The mean ol' bag in the hospital is pretty damn creative. Yesterday she threatened that if her doctor came in her hospital room again, she would "bite all his fingers off." That, my friends, is original and hilarious as hell. I mean, I've talked about running people over and whacking them in the head and shooting them with a phaser, but biting off fingers? That's creative brilliance right there.

My grandma, when she got really, really old, had this sort of spunk. Drove me crazy at the time, but now that she's been gone for a decade, I realize how I miss that. It took some age to make me appreciate her spirit. She sure gave me a suitcase full of funny stories and hilarious memories, and my aunts and I still use some of her sayings. Most people she didn't like were "creeps" and "on drugs." How many people still use the word "creep" to describe someone? A few years before she died, she started calling men "bitches" and women "bastards." I tried correcting her, but she said she didn't care, that's what she wanted to call them.

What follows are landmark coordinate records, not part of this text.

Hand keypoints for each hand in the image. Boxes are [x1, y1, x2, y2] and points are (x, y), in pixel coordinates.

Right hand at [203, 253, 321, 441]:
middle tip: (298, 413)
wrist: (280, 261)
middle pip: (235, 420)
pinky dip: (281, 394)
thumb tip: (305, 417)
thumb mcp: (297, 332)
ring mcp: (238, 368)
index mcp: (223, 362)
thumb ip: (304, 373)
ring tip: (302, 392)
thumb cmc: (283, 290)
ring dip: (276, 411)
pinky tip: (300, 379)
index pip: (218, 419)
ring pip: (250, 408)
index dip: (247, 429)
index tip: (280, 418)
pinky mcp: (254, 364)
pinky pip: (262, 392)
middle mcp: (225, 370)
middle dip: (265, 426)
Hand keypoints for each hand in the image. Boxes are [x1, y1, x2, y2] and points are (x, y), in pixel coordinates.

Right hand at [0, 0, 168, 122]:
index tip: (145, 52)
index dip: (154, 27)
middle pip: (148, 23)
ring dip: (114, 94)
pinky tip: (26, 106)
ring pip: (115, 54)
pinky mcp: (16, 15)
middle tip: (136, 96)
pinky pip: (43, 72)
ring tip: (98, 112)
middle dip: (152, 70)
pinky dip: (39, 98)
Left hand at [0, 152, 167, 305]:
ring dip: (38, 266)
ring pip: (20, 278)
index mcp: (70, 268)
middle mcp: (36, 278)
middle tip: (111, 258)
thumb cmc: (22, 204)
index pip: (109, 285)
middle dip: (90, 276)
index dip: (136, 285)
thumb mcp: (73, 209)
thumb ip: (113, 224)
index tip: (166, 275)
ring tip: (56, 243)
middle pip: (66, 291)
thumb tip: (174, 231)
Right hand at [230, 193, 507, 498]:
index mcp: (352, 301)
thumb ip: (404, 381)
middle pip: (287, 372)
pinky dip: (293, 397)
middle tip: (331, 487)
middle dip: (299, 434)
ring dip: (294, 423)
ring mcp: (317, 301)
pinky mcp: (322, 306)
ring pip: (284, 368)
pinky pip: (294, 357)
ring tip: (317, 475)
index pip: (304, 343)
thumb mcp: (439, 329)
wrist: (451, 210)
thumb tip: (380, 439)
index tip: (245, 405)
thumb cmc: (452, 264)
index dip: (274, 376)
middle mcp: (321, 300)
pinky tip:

So, today, I pull myself up by my bootstraps and dust myself off, climb out of the pity pool I've been wallowing in and dry off with towel of fortitude, and soldier on. And appreciate originality and diversity for the gifts they are.

Don't mess with me, though. I just might bite your fingers off.

Monday, October 05, 2009

Maxed out

After a couple weeks of feeling guilty about not blogging regularly, I've decided that I simply cannot handle anything "for fun" in my life right now. Besides, there's really not much silliness or fun or humor these days, except for when Zozer says things like "hippopotamatus," and that's not really enough to carry a blog.

So I have to take a break. I wish I could keep writing for fun because I really enjoy it and it's a nice release for me, but something has to give. At this point, that something could very well be my sanity, but at least it won't be quite so public.

I hope to be back soon. In the meantime, please send good thoughts our way. I swear, if one more thing gets added to our plates, we're going to run away. And we're taking our daughter and her funny words with us.

Wouldn't it be cool to blog from a beach somewhere?